Your disaster recovery plans may have to change following the need for compliance with GDPR. These four elements involve backups, personal data, security and archiving.

Most organizations are focused on two specific aspects of the European Union's General Data Protection Regulation: how personal data is collected and how it's processed. This has marketing teams worried about opt-in functionality and IT teams worried about data security.

But GDPR compliance also impacts recovery efforts, and there is some very specific text that outlines how the regulation will affect your disaster recovery planning. Rather than make you rummage through the entire regulation, here are four specific parts that refer to GDPR and disaster recovery. I'll cite the GDPR text and what it requires of you and then explain the ramifications to your DR plans.

You must have backups of personal data

Article 5(1)(f) says that personal data shall be "processed in a manner that ensures appropriate security of the personal data, including protection … against accidental loss, destruction or damage, using appropriate technical or organizational measures."

While the use of the term security usually has connotations about permissions and privileges, note the use of the phrase "against accidental loss."

In this case, the "security of the personal data" is ensuring the data isn't lost, destroyed or damaged. And since you need to protect that data against loss, you obviously need to have backups of it.

Recovery of personal data needs to be a priority

Article 17(1) says that the owner of personal data has "the right to obtain from the controller the erasure of personal data concerning him or her without undue delay, and the controller shall have the obligation to erase personal data without undue delay."

There is similar text within requirements related to an owner's right to access, request a copy of and correct personal data within your systems. It's the "without undue delay" that should be of particular interest regarding GDPR and disaster recovery plans.

Systems containing personal data -- such as marketing systems -- may not be considered Tier 1 workloads in your DR plan. They don't have short recovery objectives and are, therefore, secondary or tertiary in focus when a real disaster occurs. But in a disaster situation where you're focused on getting the business operational, if a request should come in and you're thinking "in about a week," that may be considered "undue delay."

Recovery must include security

Article 25(1) states that a controller will "both, at the time of the determination of the means for processing and at the time of the processing itself, implement appropriate technical and organizational measures … in an effective manner and to integrate the necessary safeguards into the processing in order to meet the requirements of this Regulation and protect the rights of data subjects."

It's certainly not impossible to make compliance with GDPR and disaster recovery plans jibe.

Anytime you see the word "safeguards" in this regulation, it includes appropriate permissions that protect personal data form being mishandled. When you see that those safeguards need to be in place at the "time of processing," which can occur after a DR scenario, you must ensure that your recovery efforts include putting all security configurations that impact personal data back in a known-good state. This compliance with GDPR and disaster recovery effort includes permissions at the database, file, server and directory levels.

You can't archive personal data

Article 5(1)(e) says that data shall be "kept in a form which permits identification of data subjects for no longer than is necessary for the purposes for which the personal data are processed; personal data may be stored for longer periods insofar as the personal data will be processed solely for archiving purposes in the public interest, scientific or historical research purposes or statistical purposes."

This part of the regulation ties in with the owner's right to be forgotten -- that is, the right to ask your organization for removal from your systems. The EU only wants you to keep backups of personal data for the purpose of being able to recover active systems and current data sets. (Note "for no longer than is necessary for the purposes for which the personal data are processed.")

The last bit about keeping the data for "longer periods" may look like you can archive forever, but keep reading. There are very specific reasons to archive the personal data, and "because I don't want to reconfigure my archives to exclude it" isn't one of them.

It's certainly not impossible to make compliance with GDPR and disaster recovery plans jibe. In short, it amounts to keeping systems hosting personal data running, ensuring security around personal data and only generating enough backups to achieve either of these two goals.

• _Problems to work on_:
A - In the GDPR article, which article of the regulation gives the owner of personal data the right to have it erased without undue delay?
B - Quote the GDPR article, starting at the words that contain "Article 17(1) says" and ending after "disaster recovery plans.".
These records have no connection to the GDPR article.

Stored items
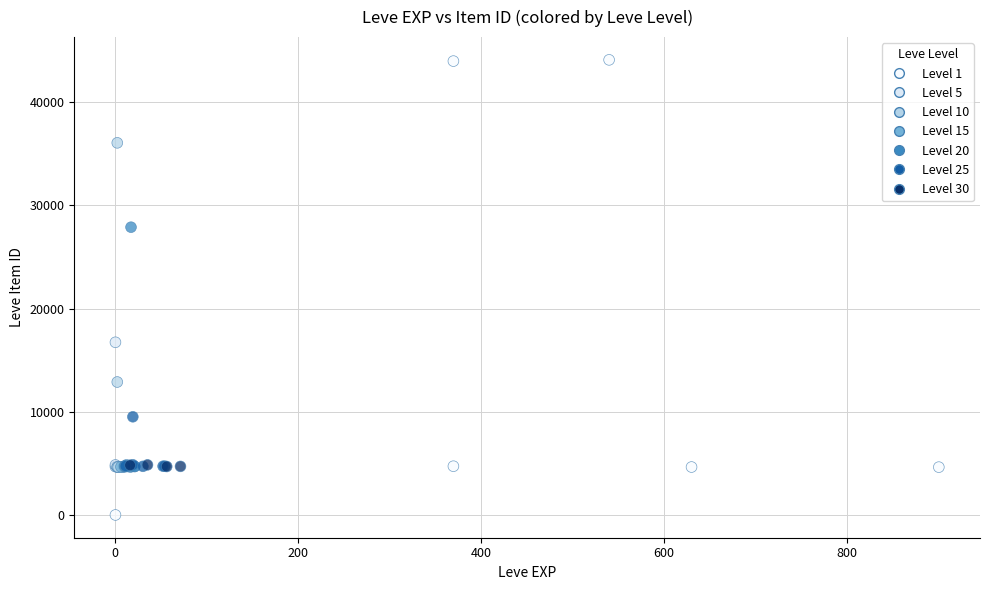

What Y value in the scatter plot is closest to 22050?

16734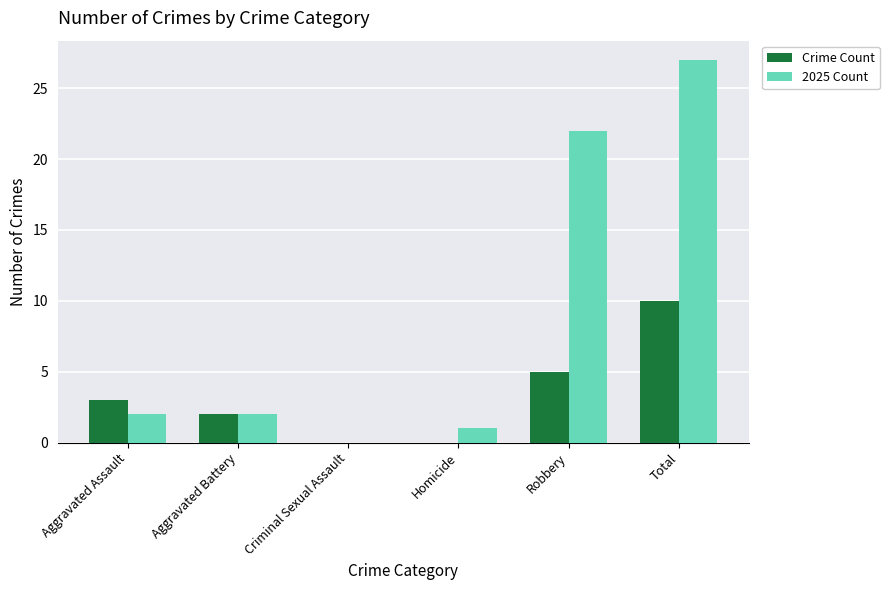

Read the 2025 Count value at Robbery, to the nearest 5.

20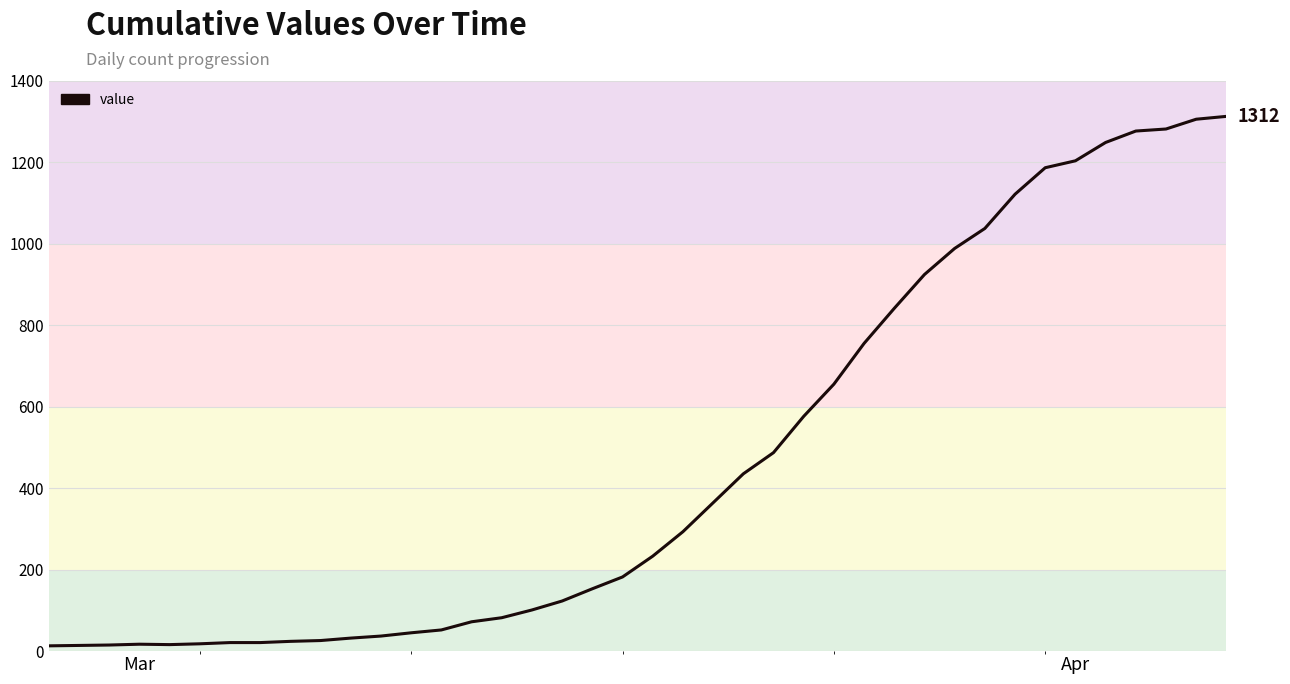

What is the difference between the maximum and minimum values?

1299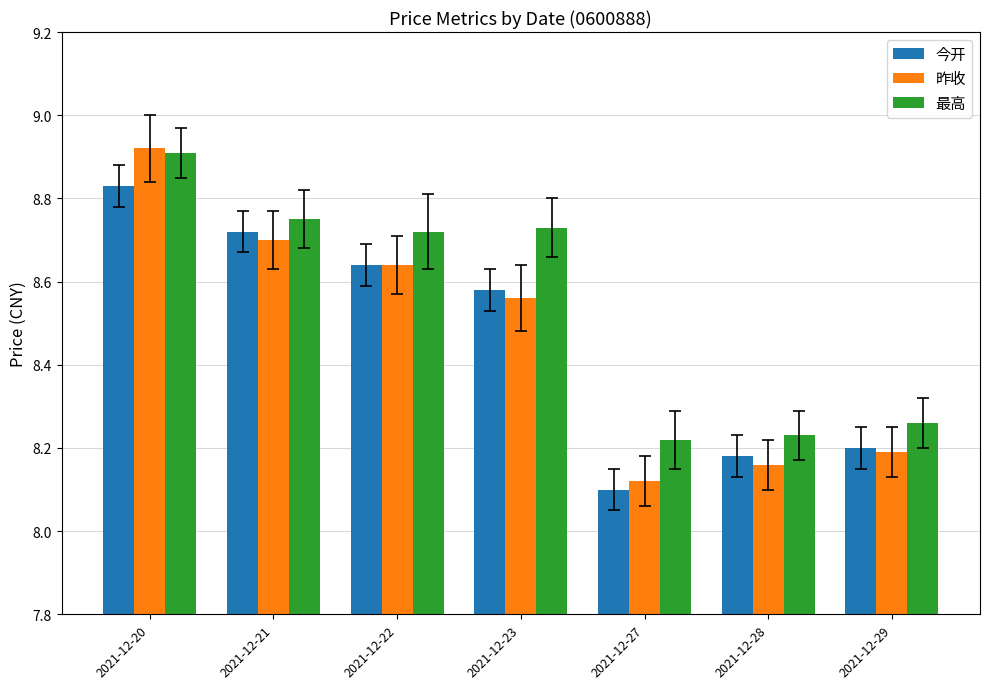

Which series has the largest range (max minus min)?

昨收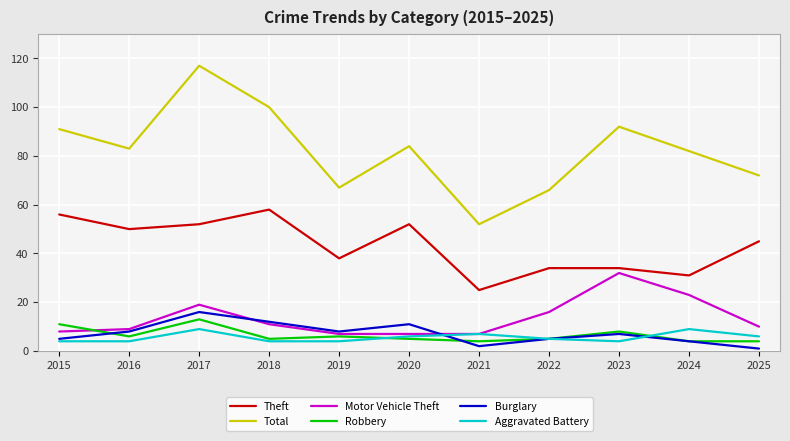

What is the maximum value shown in the chart?

117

• _Activity answers_:
A - Article 17(1)

B -
Article 17(1) says that the owner of personal data has "the right to obtain from the controller the erasure of personal data concerning him or her without undue delay, and the controller shall have the obligation to erase personal data without undue delay."

There is similar text within requirements related to an owner's right to access, request a copy of and correct personal data within your systems. It's the "without undue delay" that should be of particular interest regarding GDPR and disaster recovery plans.